Tue May 05 21:50:10 GMT 2015



Special Issue of Social Media and Society


Making Digital Cultures of Gender and Sexuality with Social Media


Jean Burgess, Elija Cassidy, Stefanie Duguay, and Ben Light

Digital Media Research Centre - Queensland University of Technology


Sociocultural Internet research has, for most of its history, engaged
with questions of gender and sexuality. Early work exploring  the
emancipatory potential of the Internet, for example, pointed
optimistically towards the possibilities for gender fluidity, but more
critically towards the problems of gender tourism and the reinforcement
of biologically deterministic conceptions of gender roles. Either way,
digital cultures are sites of gender construction. Similarly,
sexualities have been digitally mediated and re-mediated as people with
diverse sexual identities have found support via networked media,
experienced the entanglement  of physical and digitally mediated
embodiments of sexuality, and digital media have been  used for both
challenging and preserving heteronormativity.

This special issue aims to bring together new research and scholarship
on onn how digital cultures of gender and sexuality are made, focusing
on social media as a particular sociotechnical and cultural site of
these processes. Everyday social media activities are comprised not just
of exchanges between users but also involve the influence of platform
owners, designers, and other stakeholders, such as marketers and data
miners. For example, although Facebook’s decision to allow users to
display a custom gender identity (outside the male/female binary)
appears to be empowering to users, even this additional element of
self-presentation is influenced by programmed specifications, datafiable
for profit, and dependent on Facebook’s corporate policy-makers.

The importance of considering digital cultures of gender and sexuality
further, and a key reason for this issue, is due to a number of
developments. First, more people than ever are participating with
digital cultures due to social media. However, the nature of this
participation is complicated, mutable and in no way uniform. Second, the
sophistication of the devices, infrastructures, functions and interfaces
presented by social media to users is, without welcoming in
technological determinism, arguably becoming greater.  Moreover, this
sophistication is at the same time both visible and invisible depending
upon a range of considerations – such as levels of digital literacy,
commercial interests, algorithmic programming, politics and power.
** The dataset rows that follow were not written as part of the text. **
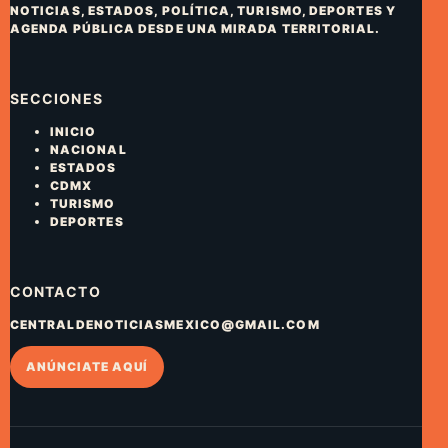
NOTICIAS, ESTADOS, POLÍTICA, TURISMO, DEPORTES Y
AGENDA PÚBLICA DESDE UNA MIRADA TERRITORIAL.
SECCIONES
INICIO
NACIONAL
ESTADOS
CDMX
TURISMO
DEPORTES
CONTACTO
CENTRALDENOTICIASMEXICO@GMAIL.COM
ANÚNCIATE AQUÍ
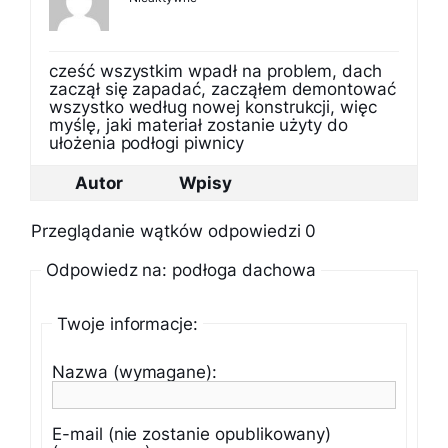
cześć wszystkim wpadł na problem, dach
zaczął się zapadać, zacząłem demontować
wszystko według nowej konstrukcji, więc
myślę, jaki materiał zostanie użyty do
ułożenia podłogi piwnicy
Autor
Wpisy
Przeglądanie wątków odpowiedzi 0
Odpowiedz na: podłoga dachowa
Twoje informacje:
Nazwa (wymagane):
E-mail (nie zostanie opublikowany)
This special issue seeks to further interrogate questions of the
contemporary making of digital cultures of gender and sexuality with
social media.  Whilst difference-based approaches to understanding the
gendered make up of social media users and audiences have been
addressed, this issue focuses upon the ways in which gender and
sexuality are constructed and circulated with and by this media.
Possible topics might include:

  *

    Identity

  *

    Harassment, discrimination, and cyberbullying

  *

    Activism, resistance, and reappropriation

  *

    Cultures and communities

  *

    Commodification and political economies

  *

    Inscription and regulation of gender and sexuality by software

  *

    Circulation of gender and sexuality based controversies

  *

    Pornography

  *

    Digitally mediated dating and personal relationships

  *

    Sexual health and wellbeing

  *

    Intersections of gender and sexuality with age, ethnicity,
    (dis)ability, etc.

Abstracts of 250 words should be submitted to Ben Light
((ben.light /at/ qut.edu.au) <mailto:(ben.light /at/ qut.edu.au)>) by 1 June  2015.
Where appropriate, please nominate an author for correspondence. On the
basis of these short abstracts, invitations to submit full papers (of no
more than 8000 words) will then be sent out by 14 June 2015. Full papers
will be due by 31 August 2015, and will undergo the usual Social Media
and Society review procedure. Please note that an invitation to submit a
full paper for review does not guarantee paper acceptance.